I take this matter very seriously. Broadly speaking on the family courts, which I think is the crux of the hon. Lady’s question, of course there is a need for safeguarding in getting domestic abuse cases to court—around 55% of cases—but the best way to ensure that they are dealt with effectively is to ensure that the other 45% of cases go through mediation and do not double-dip their way into the courts system.
The concordat on children in custody provides a protocol for the transfer of children out of custody and into local authority accommodation, yet many police forces and local authorities have not signed up to it and too many children are being detained in custody, even after being charged. Why is that the case, and what is the Minister going to do to address it?
Huge efforts have been made to try to ensure, where possible, that we divert young people from the criminal justice system. The hon. Lady should know that the number of children in custody has fallen by 68% in the past decade. At the end of January this year, 438 children were in custody—down from 1,349 in January 2013—but we are also considering other measures, such as secure schools, to ensure that we can deal with all such cases appropriately.
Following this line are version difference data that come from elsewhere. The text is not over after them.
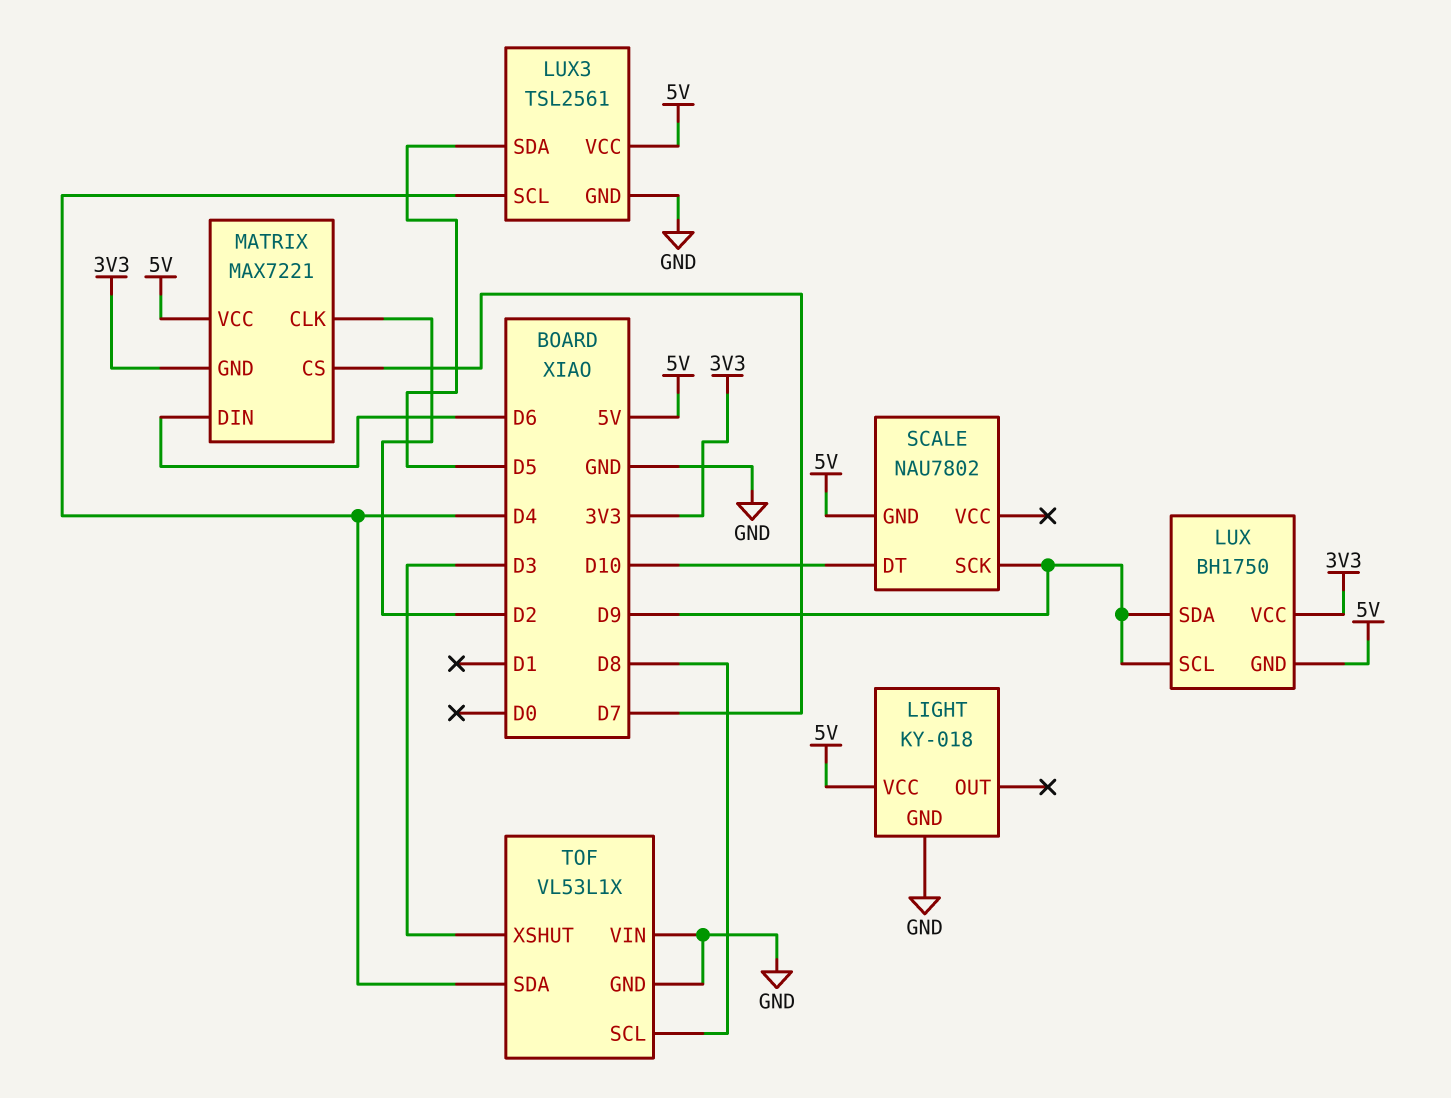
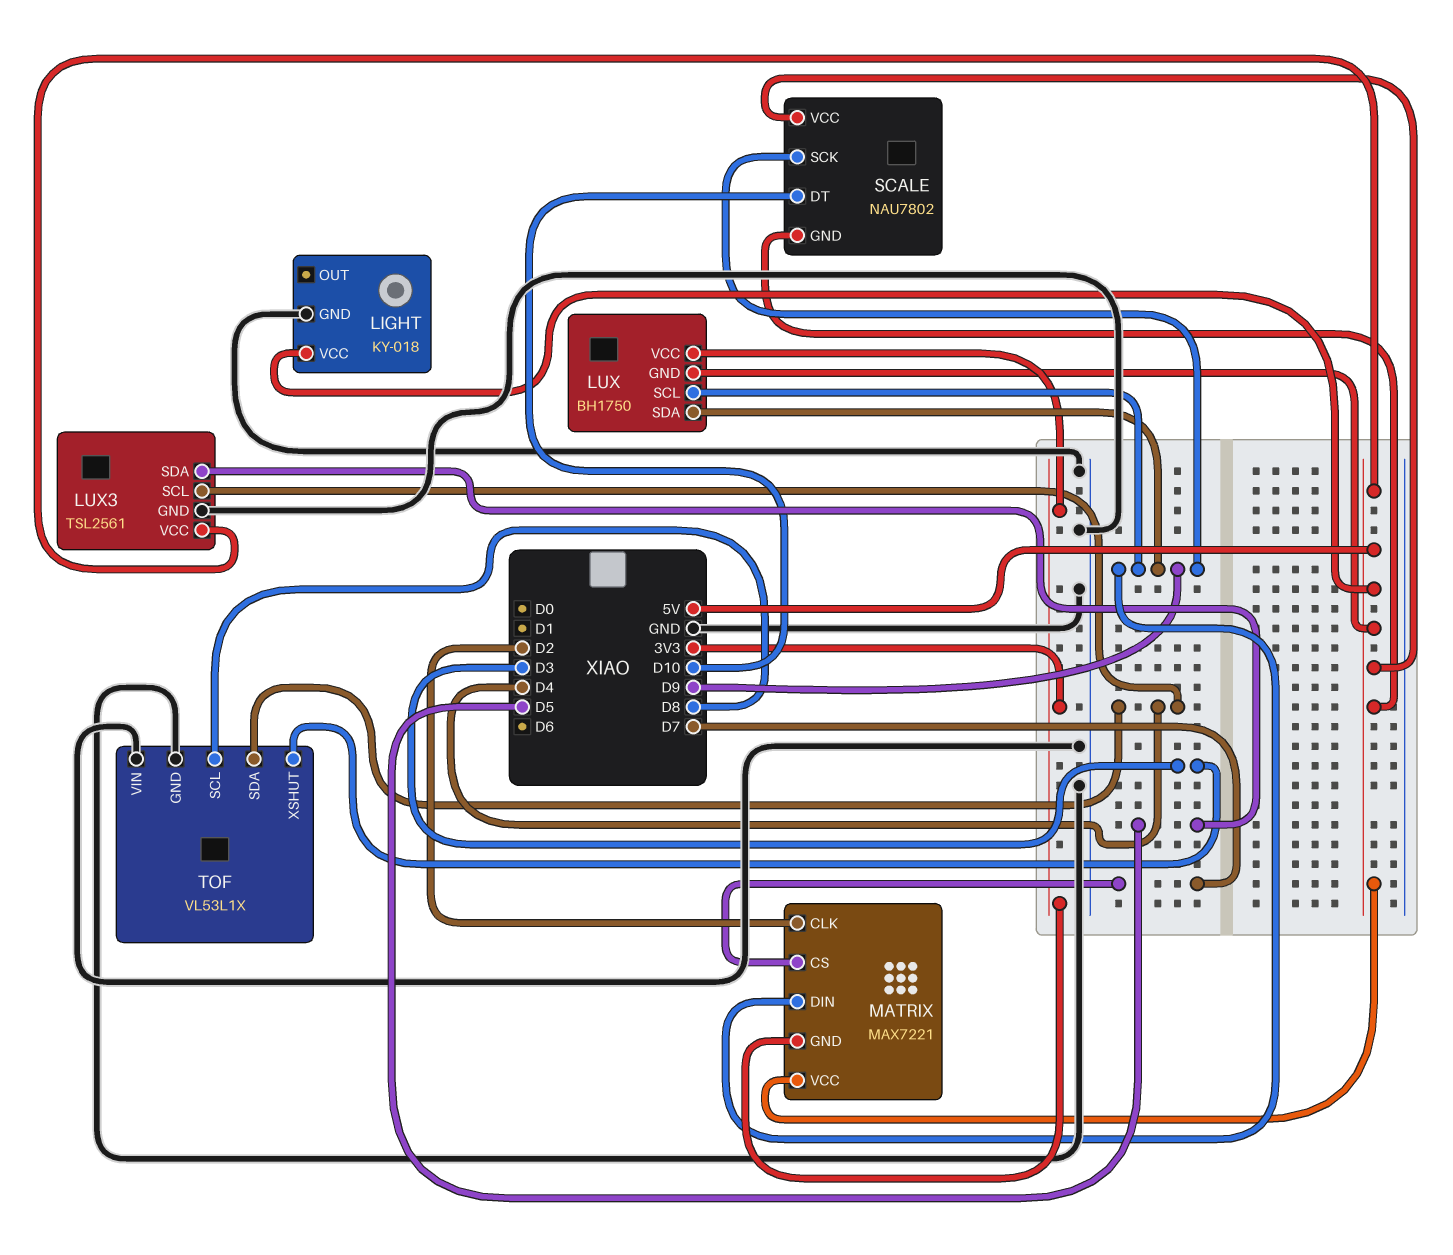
MATRIX pin DIN: D6 -> D9
SCALE pin VCC: none -> 5V

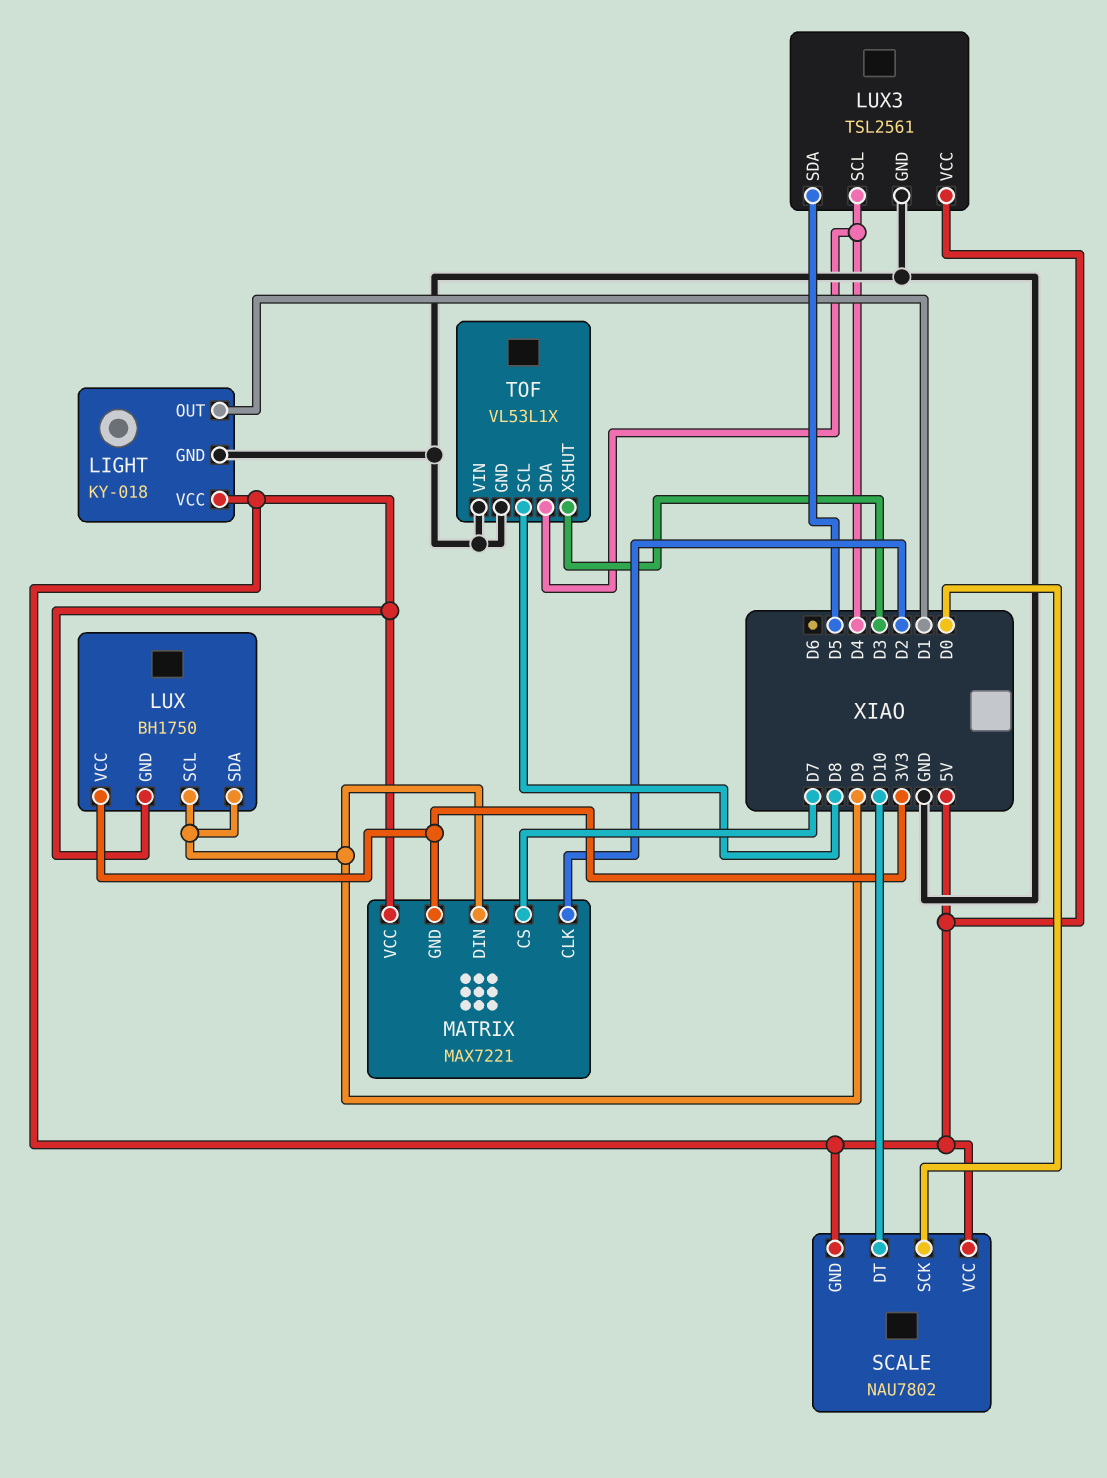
LIGHT pin OUT: none -> D1
SCALE pin SCK: D9 -> D0

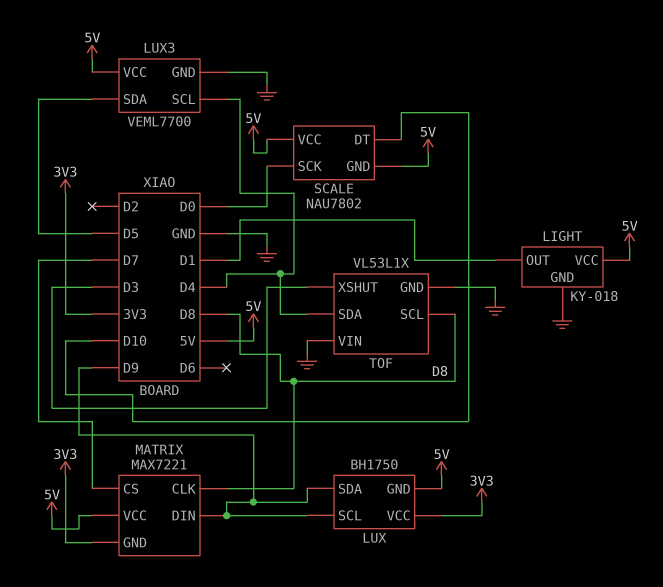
LUX3: TSL2561 -> VEML7700
MATRIX pin CLK: D2 -> D8

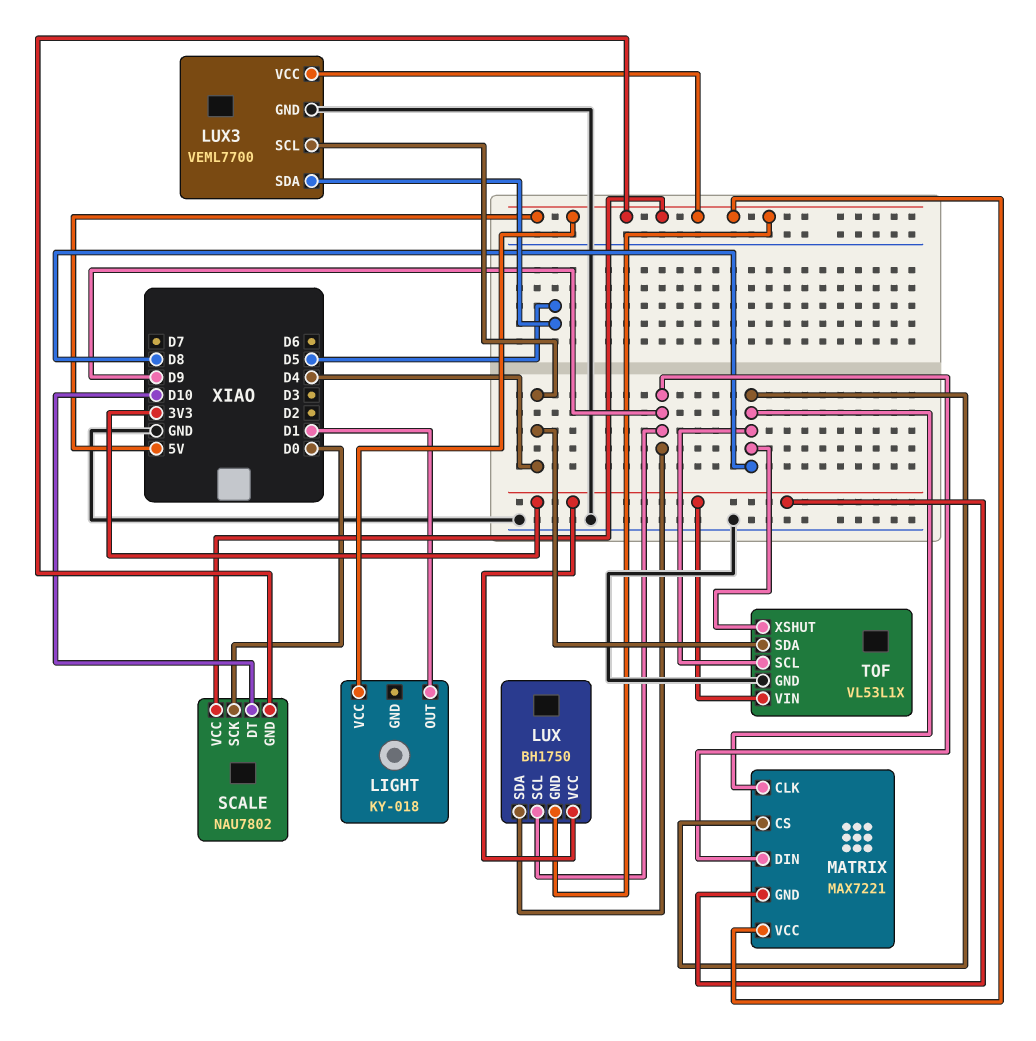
LIGHT pin GND: GND -> none
MATRIX pin CS: D7 -> D8
TOF pin VIN: GND -> 3V3
TOF pin XSHUT: D3 -> D8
Has the Secretary of State seen “The Gold”, the gripping but disturbing BBC series about the Brink’s-Mat robbery? If he has, does he feel that justice has been served? Is there any more justice to come?
I have to say that I have not seen it, but now that “Love Island” is over I shall transition seamlessly to the hon. Gentleman’s suggestion.
Has the Minister made an assessment of the number of wills and estates that are disputed over assets each year in the United Kingdom? What discussions has he had with the devolved Assemblies about the timescales for solving such issues?
I am not aware of any particular statistics on the number of wills that are contested, but I will write to the hon. Gentleman and ensure that we liaise with the devolved Assemblies.